Thesis Workshop Worksheet
A thesis is a claim. It is a statement of the thing your paper is trying to show your own readers about a text you have read. Very often, the claim will be simple enough to express in a single sentence, and it will usually appear early on in the paper to give your readers a clear sense of the project of your paper. A good thesis is a claim that is strong. For our purposes, the best way to define a strong claim is to say it is a claim for which you can imagine an intelligent opposition. It is a claim that you actually feel you need to argue for, rather than a very obvious sort of claim or a report of your own reactions to a text (which you don't have to argue for at all). Remember, when you are producing a reading about a complex literary text like a novel, a poem, or a film the object of your argument will be to illuminate the text, to draw attention to some aspect of the work you think that the text is accomplishing. Once you have determined the detail or problem or element in a text that you want to draw your reader's attention to and argue about, your opposition will likely consist of those who would focus elsewhere because they don't grasp the importance of your focus, or who would draw different conclusions than you do from your own focus. The thesis names your paper's task, its project, its object, its focus. As you write your papers, it is a very good idea to ask yourself these questions from time to time: Does this quotation, does this argument, does this paragraph directly support my thesis in some way? If it doesn't you should probably delete it, because this likely means you have gotten off track. If you are drawn repeatedly away from what you have chosen as your thesis, ask yourself whether or not this signals that you really want to argue for some different thesis.
Part A. BRAINSTORM. Take fifteen minutes or so and write down fifteen to twenty claims you can make about your chosen text. Don't worry about whether these claims are "deep" or whether they are "interesting," just write down claims that you think are true about the text and be as clear and specific as you can manage.
Thesis Workshop Worksheet (Continued)
PART B. In small groups of two to three peers:
One. EDIT! Once the time is up, take fifteen minutes or so to share your claims with one another. Determine together which, if any, of your claims are not really about the text at all. For example, eliminate claims that say the text is "good," or "correct," or "effective" -- since these are really claims about the way you react to the text rather than claims about the text demanding argumentative support. Also eliminate claims that say the text is "wrong," or "incorrect," or "ineffective" since, again, these are really claims about you, or they are claims that will lead you to discuss some more general or tangential topic rather than remaining focused on the text itself. How many claims are you left with?

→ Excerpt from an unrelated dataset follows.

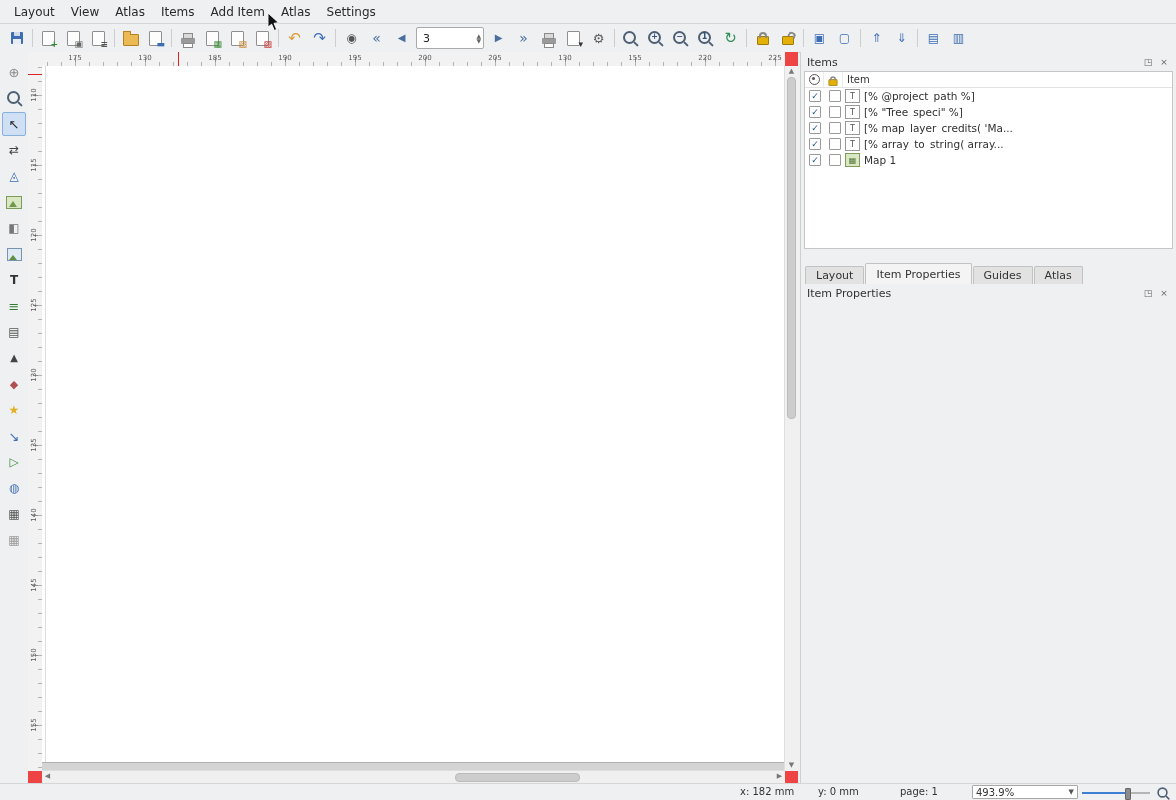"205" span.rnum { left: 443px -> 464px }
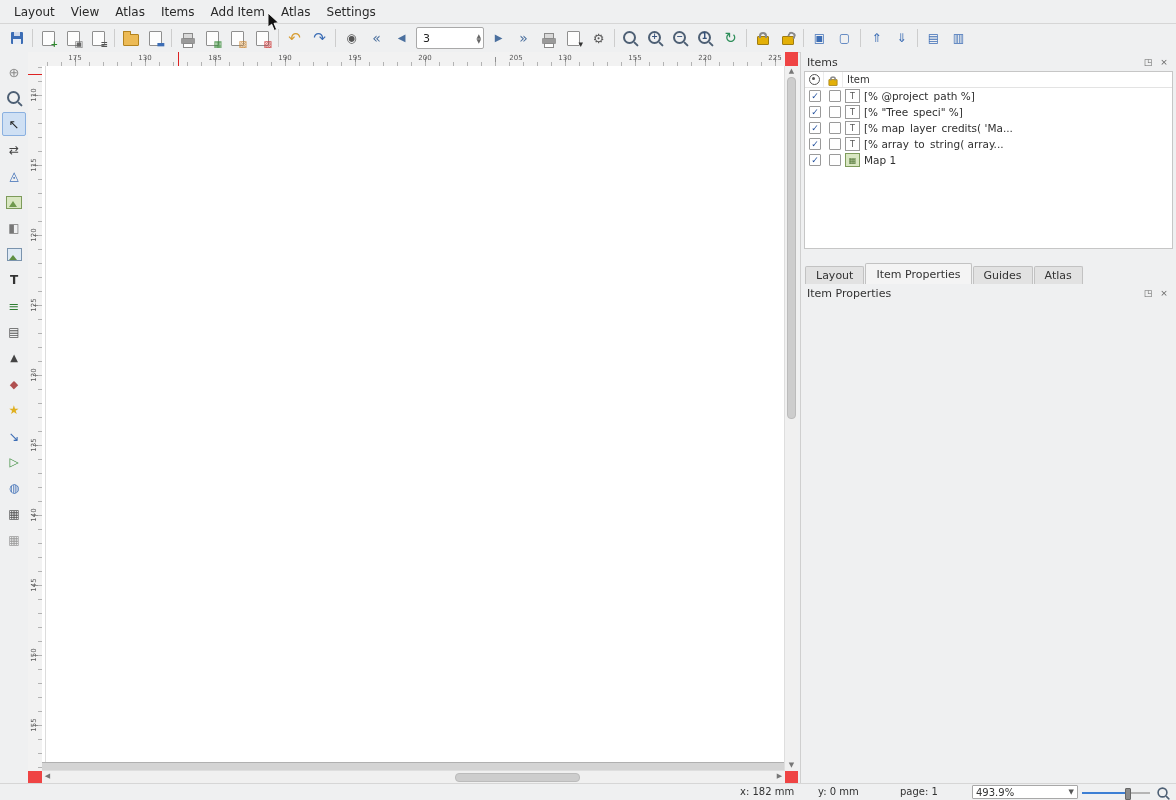"Item" .tree-header { font-weight: none -> bold }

Two. ORGANIZE! Now, take another fifteen minutes or so to discuss the claims that remain. Do some of the claims seem conspicuously more interesting or more important than the others? Do some of the claims really say the same thing in different ways? Do these comparisons suggest ways to re-phrase claims to capture your intentions more forcefully? Do some of the claims make or rely on observations that might function well as support for other claims? Have other, more forceful, claims occurred to you as you have engaged in this process? Do some of the claims suggest lines of argument and support that seem more promising to you than others? This process of elimination, honing, ordering should leave each of you with three or so strong claims.
Thesis Workshop Worksheet (Continued)
PART A. You should now each have a two or three candidate claims for a thesis remaining (some of you may have similar claims by now). Now, for each of these possible thesis claims come up with the strongest or most obvious opposition to each thesis. For example, what would the opposite claim be to the one you are making? Or, might there be an element or detail in the text that initially seems to contradict the thrust of your claim? Devote ten minutes or so to this.
PART B. Read over these oppositions. Of course, you are likely to disagree with these claims since they are opposed to the ones you want to make yourself -- but can you imagine anyone actually making these oppositional claims about the text you have read? Be honest with each other about this, it is important. Take twenty minutes or so to make these determinations and discuss them.
If the opposition you have come up with seems vague or unintelligent or highly implausible this probably indicates that you need to sharpen up your own initial thesis. Is there a version of your thesis that is more focused and specific that retains the spirit of your claim but which provokes a more interesting opposition? What is it? What is its opposition?
If, on the contrary, the opposition you have written suddenly seems more compelling than the thesis itself this probably indicates that the stakes of your project, or possibly your whole take on the text itself, is different than you initially thought it was. Perhaps what you thought of as opposition to your thesis actually provides you with a stronger thesis and a new direction for your own paper. What is the strongest or most opposition to the new thesis you have adopted?
PART C. Now, quickly identify the best, strongest, most argumentatively promising thesis that results from this process for you personally, as well as what you take to be its most provocative opposition. Then in your groups, help one another identify two key details or elements in the text to which you could direct a reader's attention in an effort to support your individual theses, and also one detail or element you might use to circumvent its opposition (include page numbers). Take twenty minutes or so to do this.